For more on using the tagger efficiently from the command-line, see Matt Jockers' tutorial.
Figure fig:pos_accuracy uses our familiar classifier assessment to see what POS-tagging contributes. The performance is not all that different from the regular sentiment-aware tokenization, but we shouldn't conclude from this that POS-tagging is not valuable. Wider testing might reveal that there are situations in which it helps substantially.
Dependency parsing transforms a sentence into a quasi-semantic structure that can be extremely useful for extracting sentiment information, particularly where the goal is to relativize the sentiment information to particular entities or topics.
The Stanford Parser (Klein and Manning 2003a, b) can map raw strings, tokenized strings, or POS-tagged strings, to dependency structures (and others). I focus here on the Stanford Dependencies (de Marneffe, Manning, and MacCartney 2006).

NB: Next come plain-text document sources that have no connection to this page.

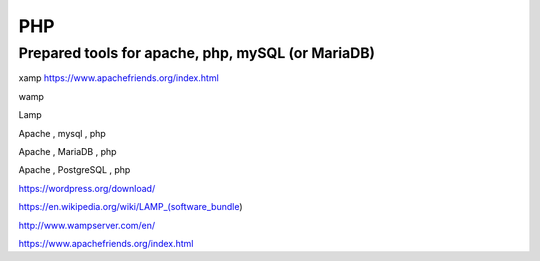 ..  section-numbering::

####################################################################################################
PHP
####################################################################################################
Prepared tools for apache, php, mySQL (or MariaDB)
####################################################################################################
xamp
https://www.apachefriends.org/index.html

wamp

Lamp

Apache , mysql , php

Apache , MariaDB , php

Apache , PostgreSQL , php

https://wordpress.org/download/

https://en.wikipedia.org/wiki/LAMP_(software_bundle)

http://www.wampserver.com/en/

https://www.apachefriends.org/index.html


.. comments:

    rst2html.py php.rst php.html
    
    
    https://www.tutorialrepublic.com/php-tutorial/php-mysql-login-system.php
    https://www.tutorialspoint.com/php/php_mysql_login.htm
    https://www.codeproject.com/Articles/472821/PHPplusMySQLplusLoginplusForm
    https://makitweb.com/create-simple-login-page-with-php-and-mysql/
    https://www.freecodecamp.org/news/the-best-php-examples/
    https://www.php.net/manual/en/tutorial.firstpage.php
    https://www.sitepoint.com/first-php-code/
    http://www.java2s.com/Code/Php/CatalogPhp.htm
    https://www.wired.com/2010/02/PHP_Tutorial_for_Beginners/
    https://www.javatpoint.com/run-php-code-in-xampp
    
    
    php header
    https://www.php.net/manual/en/function.header.php
    
    
    php redirect
    https://www.php.net/manual/en/function.header.php
    https://stackoverflow.com/questions/768431/how-do-i-make-a-redirect-in-php
    https://www.rapidtables.com/web/dev/php-redirect.html
    
    php code sample
    ubuntu apache php mysql virtual
    
    https://www.w3schools.com/php/php_syntax.asp
    https://www.w3schools.com/php/php_examples.asp
    https://www.freecodecamp.org/news/the-best-php-examples/
    https://www.php.net/manual/en/tutorial.firstpage.php
    http://www.java2s.com/Code/Php/CatalogPhp.htm
    https://phptherightway.com/
    https://phptherightway.com/#the_basics
    https://phptherightway.com/#date_and_time
    https://phptherightway.com/#design_patterns
    https://phptherightway.com/#php_and_utf8
    https://phptherightway.com/#i18n_l10n
    https://www.geeksforgeeks.org/php-basic-syntax/
    https://en.wikibooks.org/wiki/PHP_Programming/Beginning_with_%22Hello_World!%22
    https://www.bitdegree.org/learn/php-code
    http://www.toves.org/books/php/ch03-first/index.html
    
    php programming examples for beginners
    php programs for practice
    php examples with source code
    
    https://www.tutorialrepublic.com/php-examples.php
    https://www.tutorialrepublic.com/codelab.php?topic=php&file=function-with-parameters
    https://www.tutorialrepublic.com/codelab.php?topic=php&file=function-with-optional-parameters
    http://www.java2s.com/Code/Php/CatalogPhp.htm
    http://www.java2s.com/Code/Php/Form/FileUploadScript.htm
    
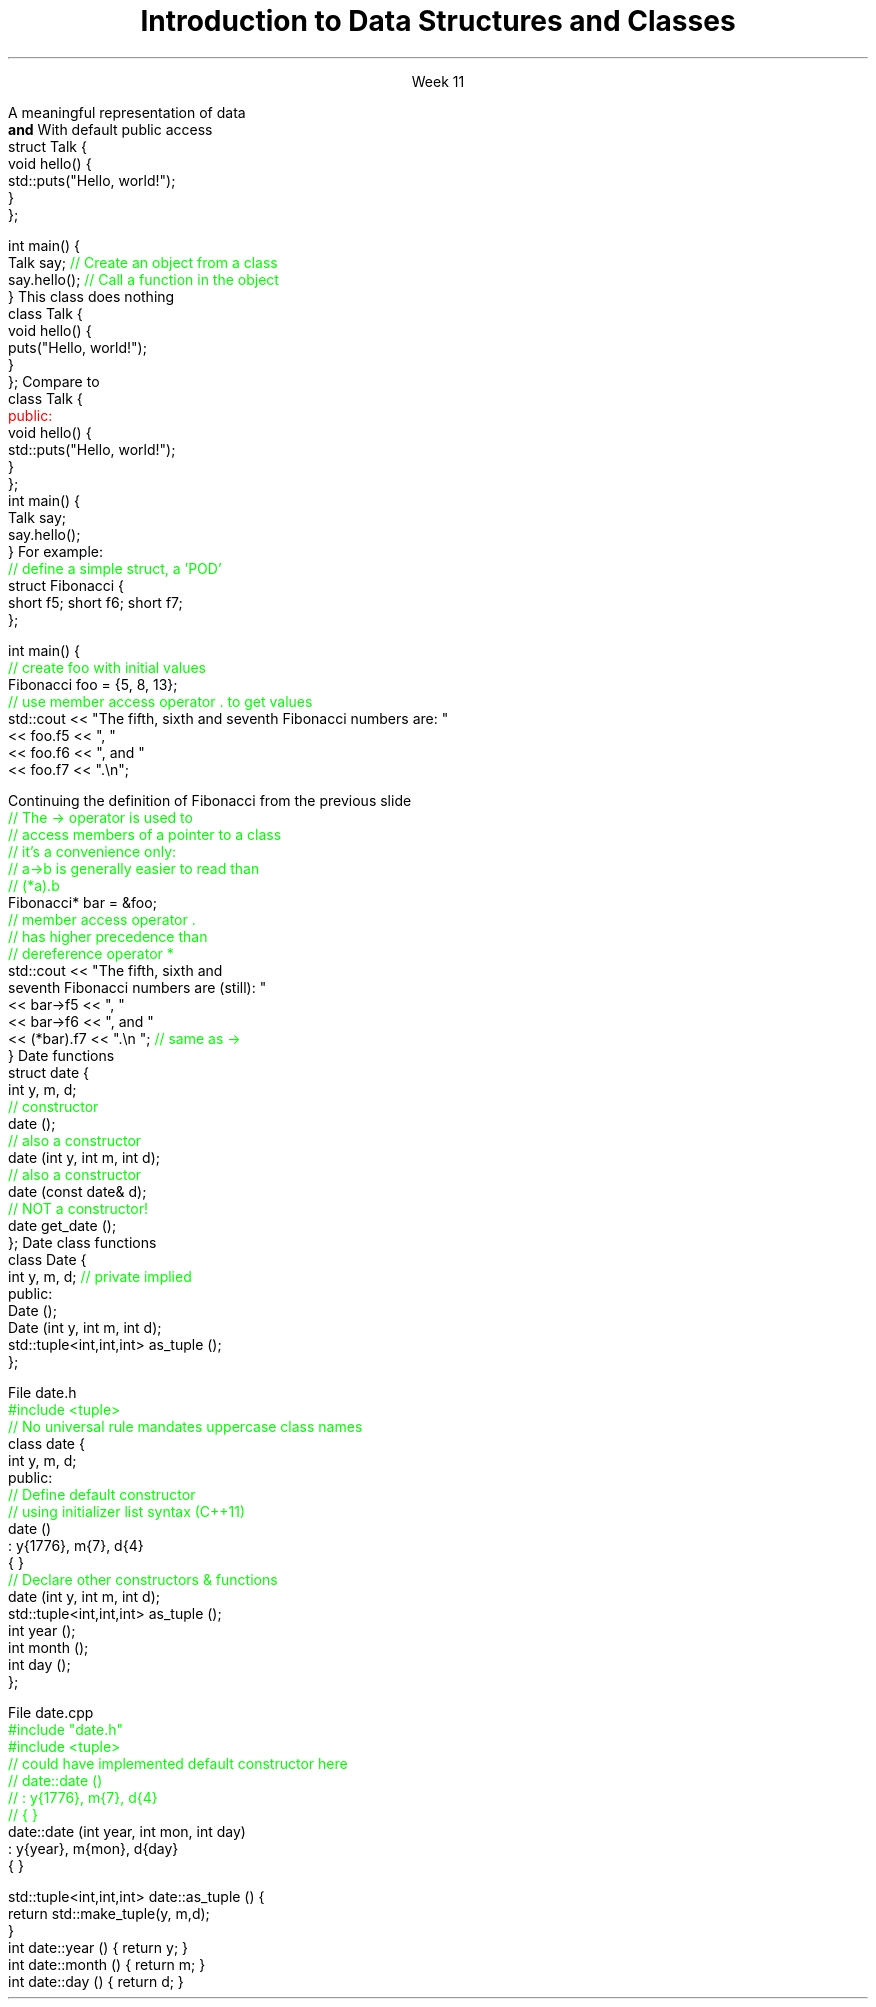
.TL
.gcolor blue
Introduction to 

Data Structures and Classes 
.gcolor
.LP
.ce 1
Week 11
.SS Overview
.IT Sections 9.1 - 9.4, 9.7 of the text
.IT Review of procedures
.IT Data Structures
.IT Member access
.IT Interfaces and implementation
.SS Procedural programming
.IT The first half of this course emphasized \fIprocedural programming\fR
.IT A program composed of \fBprocedures\fR
.i1 Executes procedures (aka functions)
.i1 One at a time
.i1 Working towards a desired end state
.IT Functions usually exist independently from each other
.i1 Can group functions
.i2 In a namespace
.i2 In a compilation unit
.i1 Data is passed around or returned from functions
.SS Scalability problems
.IT Every function is 'public'
.i1 A program has access to every function
.i2 Even if it shouldn't call it

.IT Data management issues
.i1 In very large programs
.i1 Who actually owns a piece of data can be a problem

.IT Object-Oriented Programming (OOP) techniques
.i1 Provides a solution to both problems
.SS OO Data Structures
.IT It's not enough to have data
.IT OOP defines a specific organizational structure
.IT A object oriented data structure is 
.i1s
A meaningful representation of data 
.br
 \fBand\fR
.i1e
.i1 The operations associated with the data
.IT Together, the data and operations form an \fIabstract data type\fR
.IT When you write a class
.i1 Your are creating a new Abstract Data Type (ADT)
.i1 Sometimes called a \fIuser defined type\fR, or just \fItype\fR
.SS Relationship to struct
.IT In C++, a \*[c]struct\*[r] is a \*[c]class\*[r]
.i1s
With default public access
.CW
  struct Talk {
    void hello() {
      std::puts("Hello, world!");
    }
  };

  int main() {
    Talk say;     \m[green]// Create an object from a class\m[]
    say.hello();  \m[green]// Call a function in the object\m[]
  }
.R
.i1e
.SS Simple class
.IT In C++, a \*[c]class\*[r] has \*[c]private\*[r] default member access by default
.i1s
This \*[c]class\*[r] does nothing
.CW
  class Talk {
    void hello() {
      puts("Hello, world!");
    }
  };
.R
.i1e
.i1s
Compare to
.CW
  class Talk {
    \m[red]public:\m[]
      void hello() {
        std::puts("Hello, world!");
      }
  };
  int main() {
    Talk say;
    say.hello();
  }
.R
.i1e
.SS Class member access
.IT Use the member access operator to access members
.i1 General syntax is \fIobject_name\fR.\fImember_name\fR
.i1s
For example:
.CW
  \m[green]// define a simple struct, a 'POD'\m[]
  struct Fibonacci {
    short f5; short f6; short f7;
  };

  int main() {
    \m[green]// create foo with initial values\m[]
    Fibonacci foo = {5, 8, 13};
    \m[green]// use member access operator . to get values\m[]
    std::cout << "The fifth, sixth and seventh Fibonacci numbers are: " 
      << foo.f5 << ", "
      << foo.f6 << ", and "
      << foo.f7 << ".\\n";
.R
.i1e
.bp
.IT To access a member via a pointer, be careful of precedence
.i1s
Continuing the definition of Fibonacci from the previous slide
.CW
    \m[green]// The -> operator is used to 
    // access members of a pointer to a class
    // it's a convenience only:
    // a->b is generally easier to read than
    // (*a).b \m[]
    Fibonacci* bar = &foo;
    \m[green]// member access operator .\m[]
    \m[green]// has higher precedence than\m[]
    \m[green]// dereference operator *\m[]
    std::cout << "The fifth, sixth and 
         seventh Fibonacci numbers are (still): " 
      << bar->f5 << ", "
      << bar->f6 << ", and "
      << (*bar).f7 << ".\\n ";   \m[green]// same as ->\m[]
  }
.R
.i1e
.SS Constructors
.IT A function that \fIconstructs\fR an object from a class definition
.IT A constructor is a class member function
.i1 The function name is the same name as the class name
.i1 Has no return type
.IT \fBAll\fR classes have at least 1 \fBconstructor\fR
.i1 If you don't write one, the compiler will try to create it
.i2 Which is what our Fibonacci class did
.i1s
Date functions
.CW
  struct date {
    int y, m, d;
    \m[green]// constructor\m[]
    date ();
    \m[green]// also a constructor\m[]
    date (int y, int m, int d);
    \m[green]// also a constructor\m[]
    date (const date& d);
    \m[green]// NOT a constructor!\m[]
    date get_date ();
  };
.R
.i1e
.SS Interface and implementation
.IT A class is by default private
.i1s
Date class functions
.CW
  class Date {
    int y, m, d; \m[green]// private implied\m[]
    public:
      Date ();
      Date (int y, int m, int d);
      std::tuple<int,int,int> as_tuple ();
  };
.R
.i1e
.IT This class does not allow direct access to y, m, and d
.i1 They can only be set using the 3 arg constructor provided
.i1 And can only be retrieved using \fCas_tuple\fR function
.IT Public member function are the class \fBinterface\fR
.IT Everything hidden are \fBimplementation details\fR
.i1 No one needs to know (or care) how a Date is implemented
.bp
.IT Declare interfaces in your header files
.i1s
File date.h
.CW
  \m[green]#include <tuple>\m[]
  \m[green]// No universal rule mandates uppercase class names\m[]
  class date {
    int y, m, d;
    public:
      \m[green]// Define default constructor\m[]
      \m[green]// using initializer list syntax (C++11)\m[]
      date ()
        : y{1776}, m{7}, d{4}
      { }
      \m[green]// Declare other constructors & functions\m[]
      date (int y, int m, int d);
      std::tuple<int,int,int> as_tuple ();
      int year ();
      int month ();
      int day ();
  };
.R
.i1e
.bp
.IT Implement interfaces in your cpp files
.i1s
File date.cpp
.CW
  \m[green]#include "date.h"\m[]
  \m[green]#include <tuple>\m[]
  \m[green]// could have implemented default constructor here
  // date::date () 
  //  : y{1776}, m{7}, d{4}
  // { } \m[]
  date::date (int year, int mon, int day)
      : y{year}, m{mon}, d{day}
  { }

  std::tuple<int,int,int> date::as_tuple () {
    return std::make_tuple(y, m,d);
  }
  int date::year ()  { return y; }
  int date::month () { return m; }
  int date::day ()   { return d; }
.R
.i1e
.SS Summary
.IT In C++ a class is a struct
.i1 With default private access
.IT Member functions
.IT Member access
.IT Constructors
.IT Data must be organized to be useful
.IT Data + operations = ADT (abstract data type)
.IT General principles
.i1 Keep data private
.i1 Keep class interfaces simple & minimal
.i1 Watch those invariants!
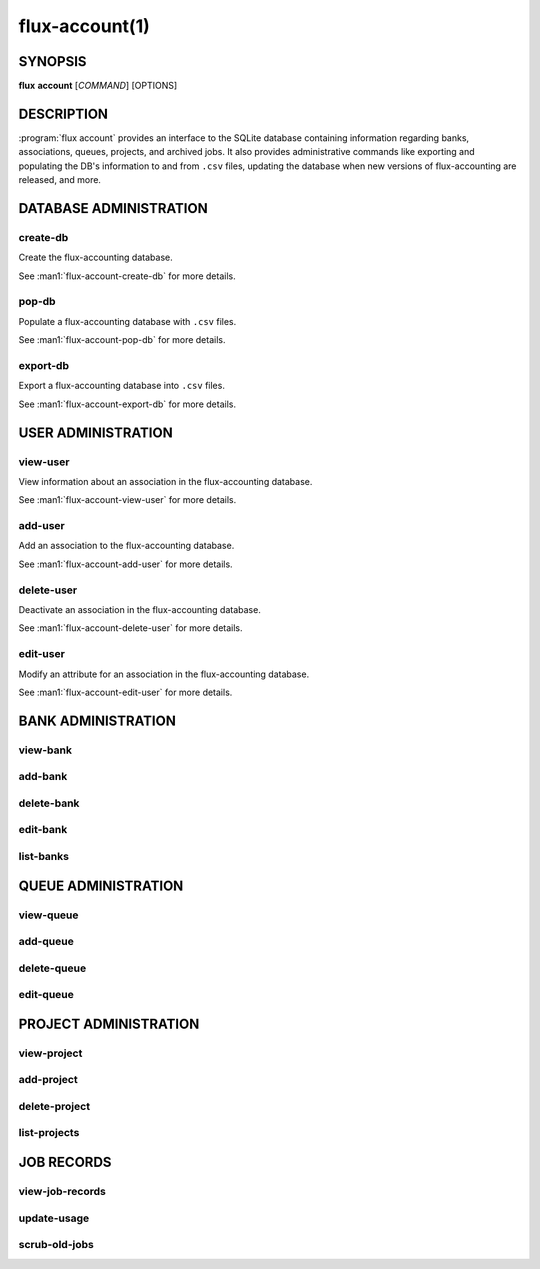 .. flux-help-section: flux account

===============
flux-account(1)
===============


SYNOPSIS
========

**flux** **account** [*COMMAND*] [OPTIONS]

DESCRIPTION
===========

.. program:: flux account

:program:`flux account` provides an interface to the SQLite database containing
information regarding banks, associations, queues, projects, and archived jobs.
It also provides administrative commands like exporting and populating the DB's
information to and from ``.csv`` files, updating the database when new versions
of flux-accounting are released, and more.

DATABASE ADMINISTRATION
=======================

create-db
^^^^^^^^^

Create the flux-accounting database.

See :man1:`flux-account-create-db` for more details.

pop-db
^^^^^^

Populate a flux-accounting database with ``.csv`` files.

See :man1:`flux-account-pop-db` for more details.

export-db
^^^^^^^^^

Export a flux-accounting database into ``.csv`` files.

See :man1:`flux-account-export-db` for more details.

USER ADMINISTRATION
===================

view-user
^^^^^^^^^

View information about an association in the flux-accounting database.

See :man1:`flux-account-view-user` for more details.

add-user
^^^^^^^^

Add an association to the flux-accounting database.

See :man1:`flux-account-add-user` for more details.

delete-user
^^^^^^^^^^^

Deactivate an association in the flux-accounting database.

See :man1:`flux-account-delete-user` for more details.

edit-user
^^^^^^^^^

Modify an attribute for an association in the flux-accounting database.

See :man1:`flux-account-edit-user` for more details.

BANK ADMINISTRATION
===================

view-bank
^^^^^^^^^

add-bank
^^^^^^^^

delete-bank
^^^^^^^^^^^

edit-bank
^^^^^^^^^

list-banks
^^^^^^^^^^

QUEUE ADMINISTRATION
====================

view-queue
^^^^^^^^^^

add-queue
^^^^^^^^^

delete-queue
^^^^^^^^^^^^

edit-queue
^^^^^^^^^^

PROJECT ADMINISTRATION
======================

view-project
^^^^^^^^^^^^

add-project
^^^^^^^^^^^

delete-project
^^^^^^^^^^^^^^

list-projects
^^^^^^^^^^^^^

JOB RECORDS
===========

view-job-records
^^^^^^^^^^^^^^^^

update-usage
^^^^^^^^^^^^

scrub-old-jobs
^^^^^^^^^^^^^^
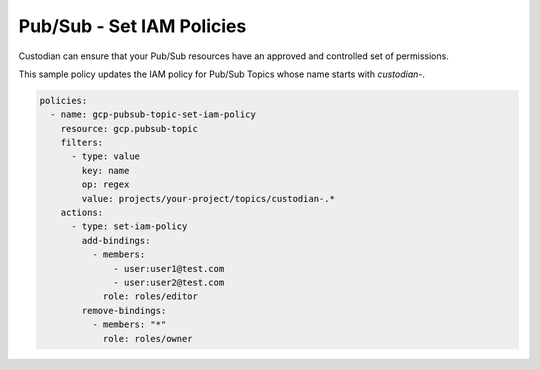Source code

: Pub/Sub - Set IAM Policies
==========================

Custodian can ensure that your Pub/Sub resources have an approved and controlled set of permissions.

This sample policy updates the IAM policy for Pub/Sub Topics whose name starts with `custodian-`.

.. code-block:: yaml

    policies:
      - name: gcp-pubsub-topic-set-iam-policy
        resource: gcp.pubsub-topic
        filters:
          - type: value
            key: name
            op: regex
            value: projects/your-project/topics/custodian-.*
        actions:
          - type: set-iam-policy
            add-bindings:
              - members:
                  - user:user1@test.com
                  - user:user2@test.com
                role: roles/editor
            remove-bindings:
              - members: "*"
                role: roles/owner

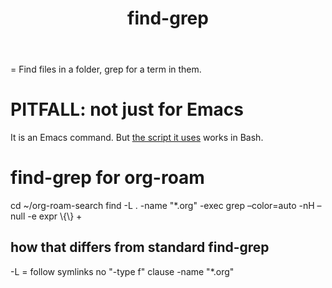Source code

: :PROPERTIES:
:ID:       64e4a0e8-1cf3-4edc-9c51-237ad1a8efeb
:END:
#+title: find-grep
= Find files in a folder, grep for a term in them.
* PITFALL: not just for Emacs
  It is an Emacs command.
  But [[https://github.com/JeffreyBenjaminBrown/public_notes_with_github-navigable_links/blob/master/emacs/find_grep_emacs_command.org#find-grep-for-org-roam][the script it uses]] works in Bash.
* find-grep for org-roam
:PROPERTIES:
:ID:       b0b16d1f-105b-4825-b020-d04cb24d3649
:END:
  cd ~/org-roam-search
  find -L . -name "*.org" -exec grep --color=auto -nH --null -e expr \{\} +
** how that differs from standard find-grep
   -L = follow symlinks
   no "-type f" clause
   -name "*.org"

There isn't space here to review dependency parsing in detail, but a few simple examples probably suffice to convey how this tool can be used in sentiment analysis.
I put the output of our tagging sample above into a file called foo.tagged and then ran the following command from inside the parser's distribution directory:
java -mx3000m -cp stanford-parser.jar edu.stanford.nlp.parser.lexparser.LexicalizedParser
-tokenized -tagSeparator /
The output is a list of sequences of dependecy-graph edges, with indices keeping track of linear order:
nsubj(fine-3, It-1) cop(fine-3, is-2) mark(fine-6, if-4) nsubj(fine-6, you-5) advcl(fine-3, fine-6) dobj(fine-6, me-7) nsubj(rub-11, don't-10) conj_but(fine-3, rub-11) dobj(rub-11, it-12) prep(rub-11, in-13) det(play-2, The-1) nsubj(hit-5, play-2) cop(hit-5, was-3) det(hit-5, a-4) mark(hit-8, until-6) nsubj(hit-8, someone-7) advcl(hit-5, hit-8) det(actor-11, the-9) amod(actor-11, lead-10) dobj(hit-8, actor-11) nsubj(found-2, I-1) nsubj(boooring-6, it-3) aux(boooring-6, to-4) aux(boooring-6, be-5) xcomp(found-2, boooring-6)
Figure fig:dep provides the graphical structure for these examples:
Such dependency can isolate not only what the sentiment of a text is but also where that sentiment is coming from and whom it is directed at.
Like the POS-tagger, the Parser is free for academic use and has reasonably priced, ready-to-sign commercial licenses.